All Cars Sold in CA after 2035 Must Be Zero Emission Vehicles
by John Lawrence, September 25, 2020
California's Governor Newsom has issued an executive order mandating that all new car sales by 2035 will be zero emission vehicles. That is they will either be all electric or hydrogen cells. A mandate is one thing. However, the implementation is quite another. He has given this job to the California Air Resources Board. The devil is in the details. The best implementation would be a state ordered straight line reduction starting in 2021 and ending in 2035 which would decrease gas powered car sales in accordance with that line year after year. Otherwise, the whole thing wouldn't amount to much especially if there was no government ordered mandate to reduce cars systematically year over year. More than 1.63 million new cars and trucks are expected to be sold in the state in 2020, according to the California New Car Dealers Association. This makes California one of the world's largest car markets.
The Governor also called on the legislature to ban fracking. Fracking contributes to greenhouse gas (GHG) emissions as much as oil products since the natural gas the wells produce is 90% methane. Methane is a 40 times more powerful GHG than carbon dioxide. Fracking is only marginally profitable, and many fracking operations go bankrupt with the consequence that the fracking wells are abandoned without proper stoppage. Methane continues to leak from them. The reduction of regulations by the Trump administration has only accelerated this practice so that the fracking operations are not accountable for leakage from their wells. In New Mexico the San Juan Basin was considered a plentiful resource for fracking. But the boom and bust economy has contributed to the fact that many wells are being abandoned. Capital and Main reported:
Right now, there are over 30,000 wells in the San Juan Basin, but only about 20,000 remain active.
“You’re in danger of orphaned and abandoned wells at every level: Your first concern is the small producer who just ducks out, that goes off and abandons their well or takes bankruptcy,” Schreiber said. The BLM and the state of New Mexico require companies to secure bonds to guarantee they’ll comply with regulations, including safely plugging wells once they’re no longer producing.
But Schreiber said the bonds are “wholly inadequate.” They represent just a fraction of what it costs to properly plug and abandon a well, which includes rehabilitating the well site, the road and any pipelines or other infrastructure.
Adrienne Sandoval, director of New Mexico’s Oil Conservation Division, agreed that the downturn comes with certain risks. “Companies on the margins of going out of business may be forced to make decisions that put compliance on the backburner,” she said. “We need to be as diligent as possible to make sure our regulations are being followed and we’re protecting human health and the environment.”
In the age of Trump, deregulation is the watchword and many companies don't do the right thing. The consequence is methane leaking from abandoned wells and contributing to global warming as GHGs build up in the atmosphere.
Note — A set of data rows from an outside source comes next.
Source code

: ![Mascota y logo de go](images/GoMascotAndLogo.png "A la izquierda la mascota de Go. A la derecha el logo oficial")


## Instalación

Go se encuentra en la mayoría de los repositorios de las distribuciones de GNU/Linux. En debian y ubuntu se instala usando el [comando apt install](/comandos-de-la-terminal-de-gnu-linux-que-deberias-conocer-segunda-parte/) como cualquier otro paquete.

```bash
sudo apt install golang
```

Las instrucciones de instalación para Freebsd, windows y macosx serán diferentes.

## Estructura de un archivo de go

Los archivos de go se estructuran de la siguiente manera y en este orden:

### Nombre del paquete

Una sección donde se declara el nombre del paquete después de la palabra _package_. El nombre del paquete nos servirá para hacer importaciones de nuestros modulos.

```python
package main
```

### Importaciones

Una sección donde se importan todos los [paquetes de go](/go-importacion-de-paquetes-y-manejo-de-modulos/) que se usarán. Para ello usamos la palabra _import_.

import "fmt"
The further consequence is destructive wildfires all over the world from California to Australia to Siberia which experienced 100 degree temperatures above the Arctic circle this year!
"In the next 15 years we will eliminate in the state of California the sales of internal combustion engines," Newsom said at a news conference in Sacramento before signing the order. "If you want to reduce asthma, if you want to mitigate the rise of sea level, if you want to mitigate the loss of ice sheets around the globe, then this is a policy for other states to follow." Newsom's executive order calls ending the sale of new gasoline-powered cars by 2035 a "goal," but it also orders the Air Resources Board to immediately begin drafting regulations to achieve it by that year.
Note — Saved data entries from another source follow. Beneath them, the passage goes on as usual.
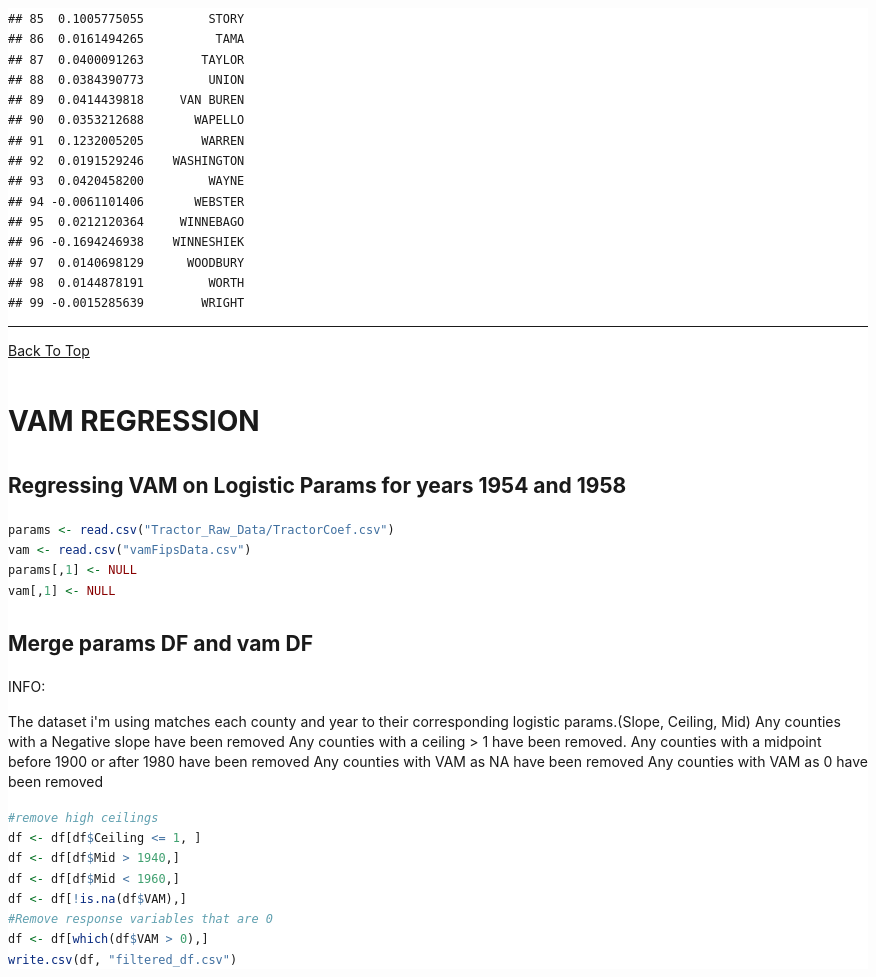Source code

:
 ```
## 85  0.1005775055         STORY
## 86  0.0161494265          TAMA
## 87  0.0400091263        TAYLOR
## 88  0.0384390773         UNION
## 89  0.0414439818     VAN BUREN
## 90  0.0353212688       WAPELLO
## 91  0.1232005205        WARREN
## 92  0.0191529246    WASHINGTON
## 93  0.0420458200         WAYNE
## 94 -0.0061101406       WEBSTER
## 95  0.0212120364     WINNEBAGO
## 96 -0.1694246938    WINNESHIEK
## 97  0.0140698129      WOODBURY
## 98  0.0144878191         WORTH
## 99 -0.0015285639        WRIGHT
```

-------------------------------------------------------------------------------------------------------------------------------------------------------------------------------------------------
[Back To Top](#toc)

# VAM REGRESSION<a id="vam-regression"></a>

## Regressing VAM on Logistic Params for years 1954 and 1958


```r
params <- read.csv("Tractor_Raw_Data/TractorCoef.csv")
vam <- read.csv("vamFipsData.csv")
params[,1] <- NULL
vam[,1] <- NULL
```

## Merge params DF and vam DF



INFO:

The dataset i'm using matches each county and year to their corresponding logistic params.(Slope, Ceiling, Mid)
Any counties with a Negative slope have been removed
Any counties with a ceiling > 1 have been removed.
Any counties with a midpoint before 1900 or after 1980 have been removed
Any counties with VAM as NA have been removed
Any counties with VAM as 0 have been removed


```r
#remove high ceilings
df <- df[df$Ceiling <= 1, ]
df <- df[df$Mid > 1940,]
df <- df[df$Mid < 1960,]
df <- df[!is.na(df$VAM),]
#Remove response variables that are 0
df <- df[which(df$VAM > 0),]
write.csv(df, "filtered_df.csv")
```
Now it is up to the California legislature to put some teeth in Governor Newsom's "mandate." It's got to be full steam ahead for eliminating GHGs on a systematic basis, and everybody has to get on board this train. So far since the Paris accords in 2015 more, not less, GHGs have gone into the atmosphere every year. It will be interesting to see if 2020 will be any different due to the coronavirus pandemic. If the nations of the world don't put aside their petty grievances and get on the same page to drastically reduce GHGs, we can expect more and more destructive wildfires as well as sea level rise leading to destructive floods and hurricanes.
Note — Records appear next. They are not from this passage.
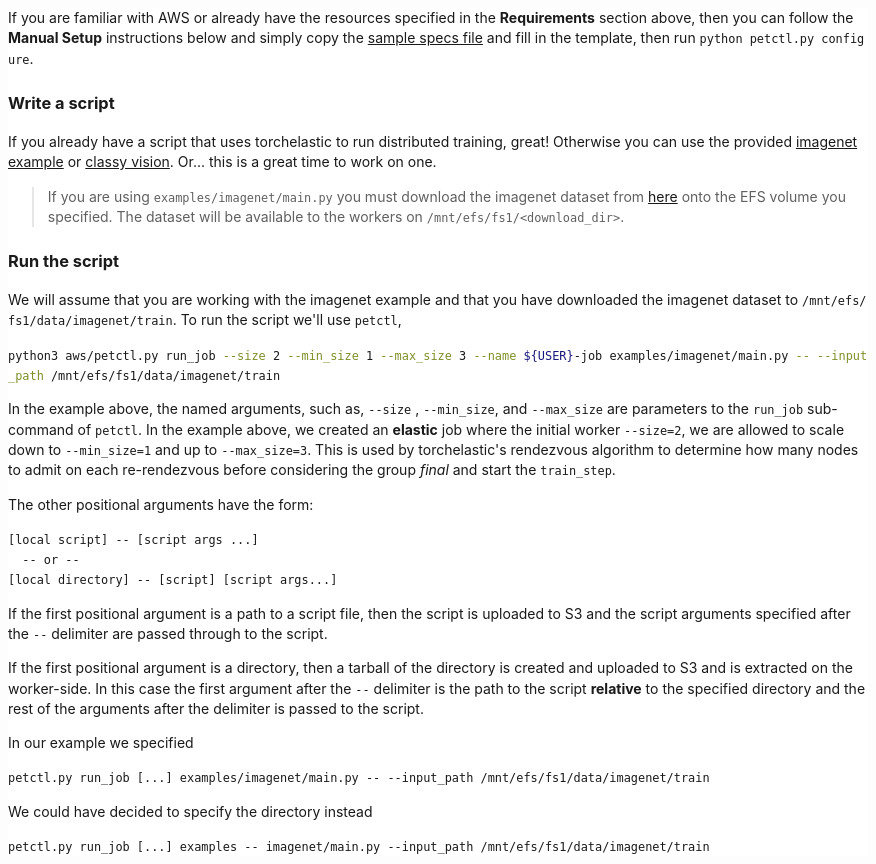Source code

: If you are familiar with AWS or already have the resources specified in the 
**Requirements** section above, then you can follow the **Manual Setup** instructions
below and simply copy the [sample specs file](config/sample_specs.json) and fill
in the template, then run `python petctl.py configure`. 


### Write a script
If you already have a script that uses torchelastic to run distributed training,
great! Otherwise you can use the provided [imagenet example](../examples/imagenet/main.py)
or [classy vision](../examples/classy_vision/main.py). Or... this is a great time to work on one.

> If you are using `examples/imagenet/main.py` you must download the imagenet
dataset from [here](http://image-net.org/download) onto the EFS volume you specified.
The dataset will be available to the workers on `/mnt/efs/fs1/<download_dir>`.

### Run the script

We will assume that you are working with the imagenet example and that
you have downloaded the imagenet dataset to `/mnt/efs/fs1/data/imagenet/train`.
To run the script we'll use `petctl`,

``` bash
python3 aws/petctl.py run_job --size 2 --min_size 1 --max_size 3 --name ${USER}-job examples/imagenet/main.py -- --input_path /mnt/efs/fs1/data/imagenet/train
```

In the example above, the named arguments, such as, `--size` , `--min_size`, and
`--max_size` are parameters to the `run_job` sub-command of `petctl`. In the example
above, we created an **elastic** job where the initial worker `--size=2`, we are
allowed to scale down to `--min_size=1` and up to `--max_size=3`. This is used by
torchelastic's rendezvous algorithm to determine how many nodes to admit on each
re-rendezvous before considering the group *final* and start the `train_step`.
  
The other positional arguments have the form:

```
[local script] -- [script args ...]
  -- or -- 
[local directory] -- [script] [script args...]
```

If the first positional argument is a path to a script file, then the script
is uploaded to S3 and the script arguments specified after the `--` delimiter
are passed through to the script.

If the first positional argument is a directory, then a tarball of the directory
is created and uploaded to S3 and is extracted on the worker-side. In this case
the first argument after the `--` delimiter is the path to the script **relative** to the
specified directory and the rest of the arguments after the delimiter is passed 
to the script.

In our example we specified
```
petctl.py run_job [...] examples/imagenet/main.py -- --input_path /mnt/efs/fs1/data/imagenet/train
```

We could have decided to specify the directory instead
```
petctl.py run_job [...] examples -- imagenet/main.py --input_path /mnt/efs/fs1/data/imagenet/train
```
You know it's not just about making America great again, it's about making the world great. It's about making the world great by creating a sustainable and inhabitable planet powered by renewable energy. It's about doing something about the 80 million refugees in the world that America helped create. It's about doing something about the 40% of the world's population that does not even have clean water or adequate sanitation systems. Americans need to not be so self centered, get off their carcasses and make the earth great again.